TOML is faster to learn. The syntax maps directly to familiar programming types, the rules are consistent, and there are no hidden inference behaviors. A developer who has never seen TOML before can read a Cargo.toml file accurately on the first attempt.

YAML's top level is approachable, but its full behavior is not.

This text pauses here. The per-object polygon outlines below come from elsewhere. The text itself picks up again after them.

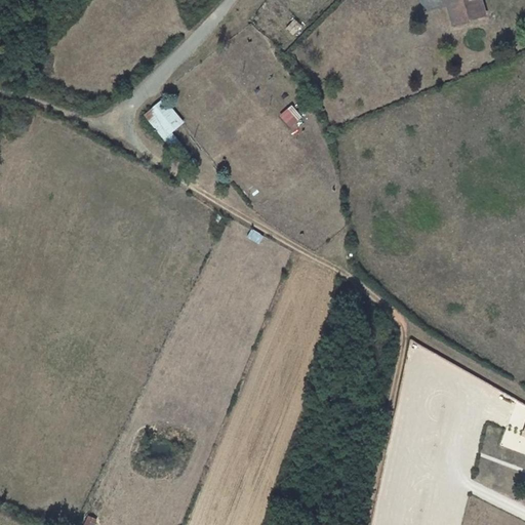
[(449,0),(444,1),(450,23),(469,17),(467,11),(474,9),(471,0),(449,0)]
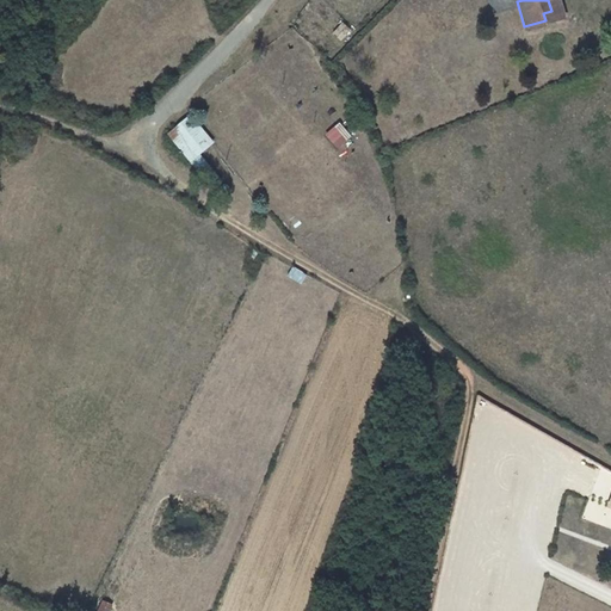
[(556,0),(548,0),(551,11),(543,13),(545,20),(561,16),(556,0)]
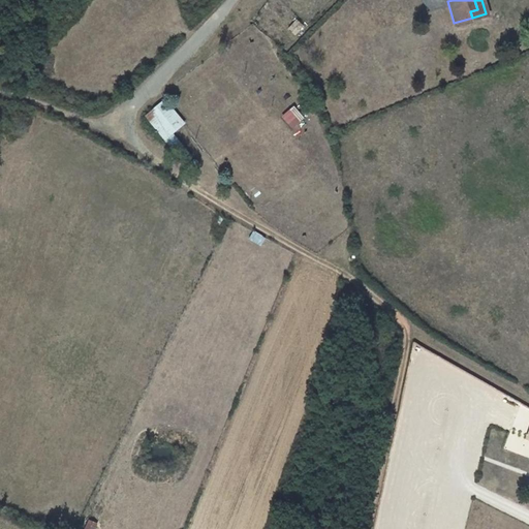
[(143,116),(174,153),(183,146),(173,133),(184,123),(163,98),(143,116)]
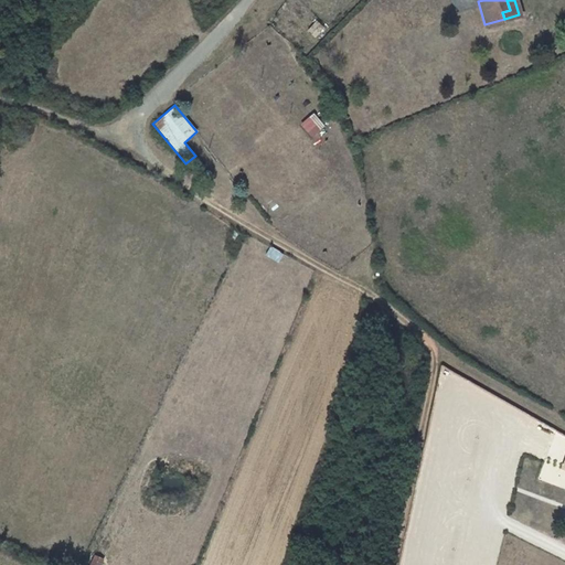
[(311,138),(324,126),(312,113),(299,125),(311,138)]
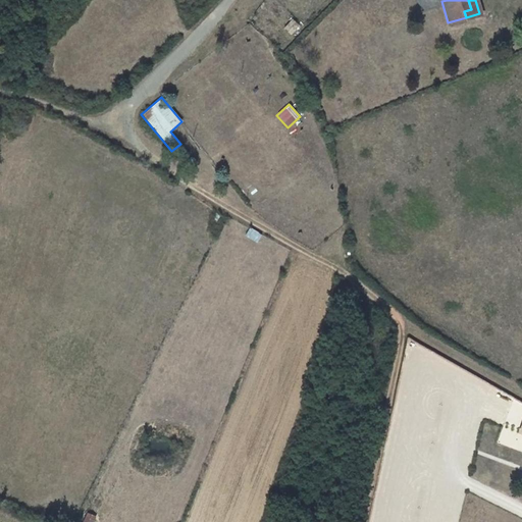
[(521,405),(513,403),(510,412),(521,416),(521,405)]
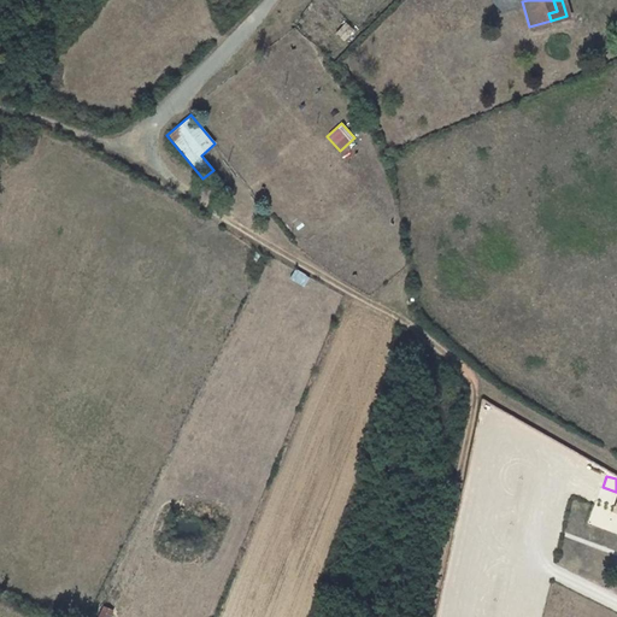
[(613,515),(597,505),(588,519),(599,527),(601,524),(606,527),(613,515)]
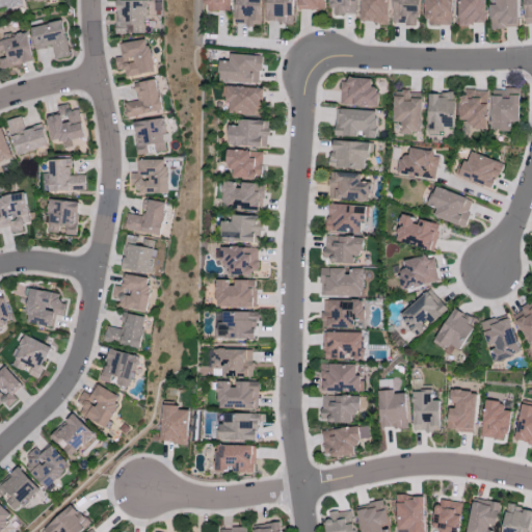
[(0,0),(0,8),(22,3),(20,0),(0,0)]
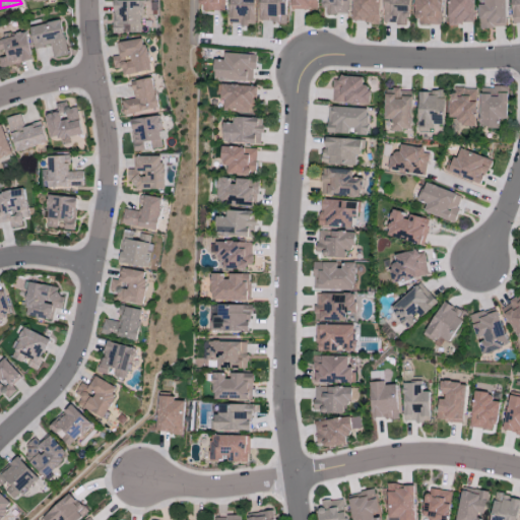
[(143,34),(143,0),(128,0),(113,0),(113,33),(143,34)]
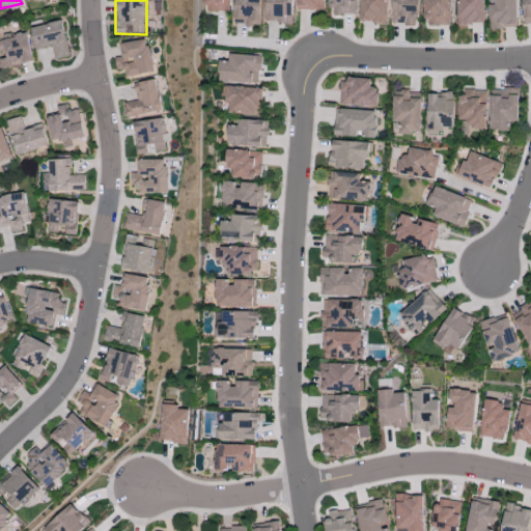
[(203,0),(203,10),(230,11),(229,0),(203,0)]
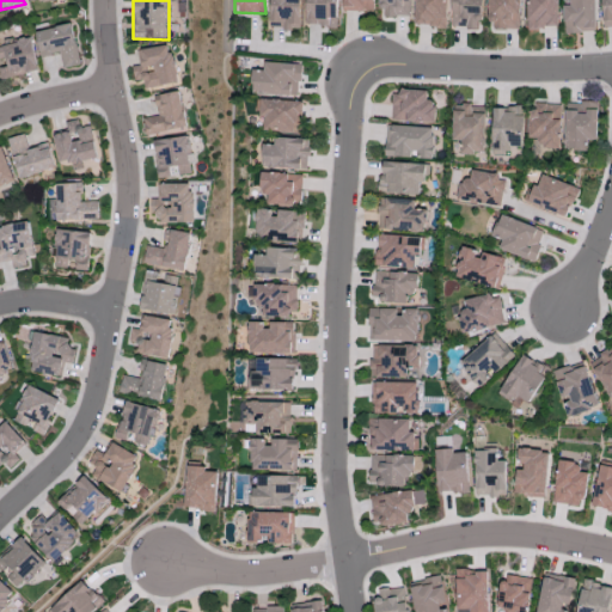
[(269,0),(269,28),(300,29),(300,0),(269,0)]
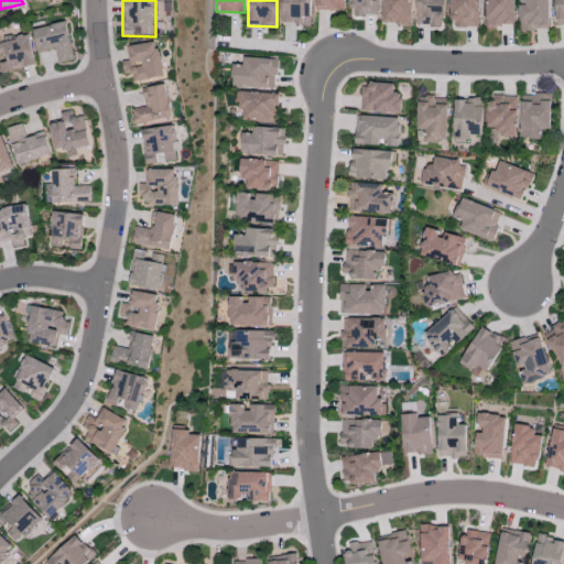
[(282,0),(281,23),(310,24),(311,0),(282,0)]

Type inference, anchor syntax, multi-line string modes, and the difference between YAML 1.1 and 1.2 (which many tools still do not distinguish) add layers of knowledge that tend to surface as bugs rather than readable errors.


🔗When to Use Each Format

🔗Choose TOML when:

  • You are writing a configuration file for a tool or application.
  • You want type safety and no inference surprises.
  • Your data is flat or moderately nested (one or two levels).
  • You work in Rust, Python packaging, Hugo, or Zola, where TOML is the standard.
  • You want a format that is easy for new contributors to read and edit correctly.

🔗Choose YAML when:

  • Your ecosystem mandates it (Kubernetes manifests, Ansible playbooks, Docker Compose, GitHub Actions).
  • You need anchors and aliases to reduce repetition in large configuration files.
  • Your data is deeply nested and the indented representation genuinely helps readability.
  • You need multi-line string blocks embedded in configuration.

🔗General Recommendation

For new projects where you have a free choice, TOML is the better default for configuration files. The explicitness, type safety, and consistent parsing behavior reduce bugs and make the format easier to maintain as a team.

Use YAML when your tooling ecosystem already requires it, or when its specific features provide a genuine advantage for your use case. Do not reach for YAML just because it looks clean for simple configs: for flat and moderately nested data, TOML is clearer and safer.

If you are working with Zola, Cargo, or pyproject.toml, TOML is the right choice by convention and toolchain requirement. Elsewhere, evaluate based on what your tools accept and what your team will maintain correctly over time.